• **Problem to solve**: Starting at the line with "Whole-slide image, hematoxylin" and going on through the line with "Reviewer comment on this tissue sample: 2 aliquots, ~4mm", reproduce each line in the records below exactly and nothing more.

Dataset records: Begin

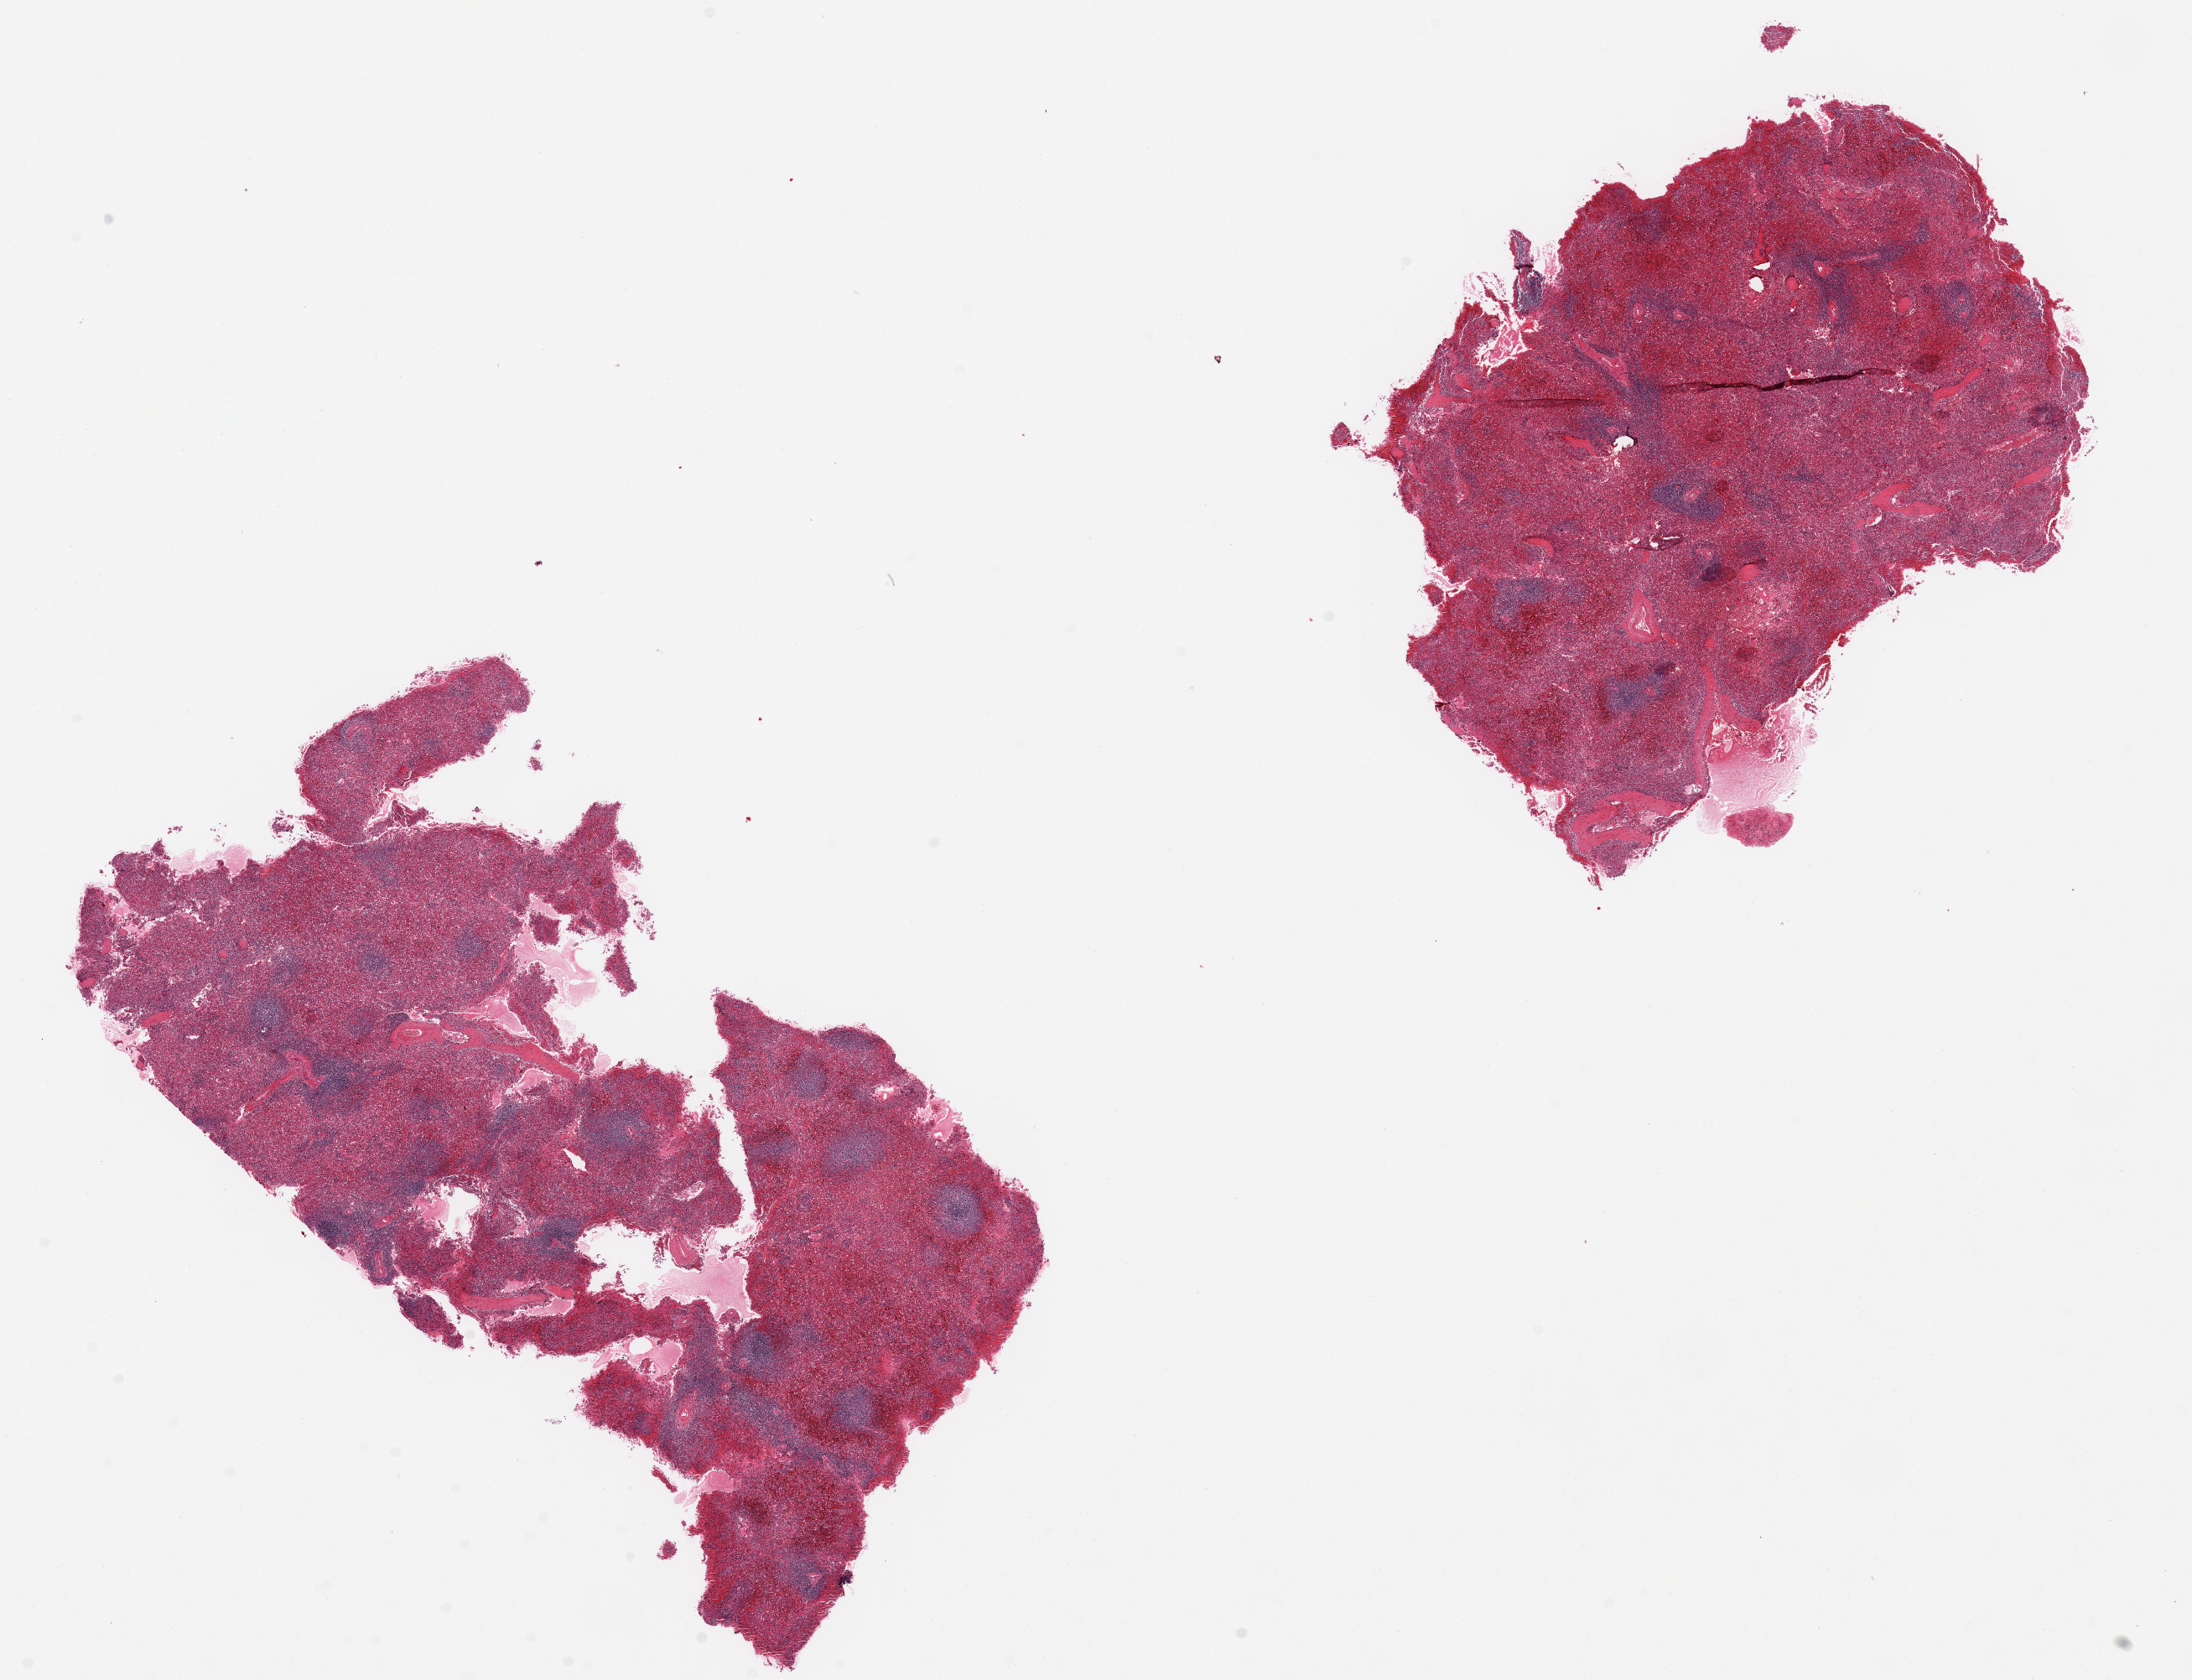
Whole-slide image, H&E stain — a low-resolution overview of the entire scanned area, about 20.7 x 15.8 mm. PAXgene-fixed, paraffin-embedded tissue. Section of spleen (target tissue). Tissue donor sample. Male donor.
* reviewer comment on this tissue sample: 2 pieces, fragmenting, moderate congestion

Dataset records: End
Dataset records: Begin

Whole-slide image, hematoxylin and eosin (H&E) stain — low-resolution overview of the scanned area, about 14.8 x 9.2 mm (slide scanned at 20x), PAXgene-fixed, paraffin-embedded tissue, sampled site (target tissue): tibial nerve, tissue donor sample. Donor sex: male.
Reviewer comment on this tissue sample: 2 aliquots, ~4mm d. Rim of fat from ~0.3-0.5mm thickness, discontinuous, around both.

Dataset records: End

• **Final answer**:
Whole-slide image, hematoxylin and eosin (H&E) stain — low-resolution overview of the scanned area, about 14.8 x 9.2 mm (slide scanned at 20x), PAXgene-fixed, paraffin-embedded tissue, sampled site (target tissue): tibial nerve, tissue donor sample. Donor sex: male.
Reviewer comment on this tissue sample: 2 aliquots, ~4mm d. Rim of fat from ~0.3-0.5mm thickness, discontinuous, around both.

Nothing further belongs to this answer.